▶ _Text segment_

# Drying Wheel Direction



## BaddFish (Jun 20, 2009)

Maybe this is a silly question but I'm trying to decide on which direction to make my drying wheel go.... Make the baits lay horizontal but rise up vertically like a ferris wheel or make them go around in a circle like a merry-go-round positioned so their laying vertical? 
Am i analyzing this too much? Just don't want to have a big headache with the Envirotex flowing all over the Lips.
I bought a rotisserie spit motor from Walmart to rig up.

I plan on using Envirotex & Devcon 2 Ton.

Thanks in advance.


----------



## JamesT (Jul 22, 2005)

Ferris wheel style where each "cabin/car/whatever the heck they call those things where 2 people sit" of the ferris wheel is the bait laying horizontally will give better results.

▶ _Entries provided_
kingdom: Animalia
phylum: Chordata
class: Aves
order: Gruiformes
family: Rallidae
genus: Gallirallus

▶ _Exercise A_
Rewrite the paragraph of the drying wheel thread that begins "Maybe this is a silly question" in one shorter sentence, keeping its main facts.
▶ _Exercise B_
Extend the drying wheel thread with new text that picks up after its last sentence.

▶ _Written reply A_
The poster is deciding which way a drying wheel should turn: with the baits lying horizontally and rising vertically like a ferris wheel, or with the baits lying vertically and circling like a merry-go-round.

▶ _Written reply B_
----------



## BaddFish (Jun 20, 2009)

Thanks James!


----------



## JamesT (Jul 22, 2005)

You're welcome. My turner could use some refinement. The motor is from a light mover:Banane40:. Normally the dowell the hula popper is taped to isn't there and I just tighten the wing nut on the first dowell on the lip. This does not yield the ferris wheel orientation but it works. I found that hula popper and am refinishing it. I cut up my triple A plus sticker to use on the back.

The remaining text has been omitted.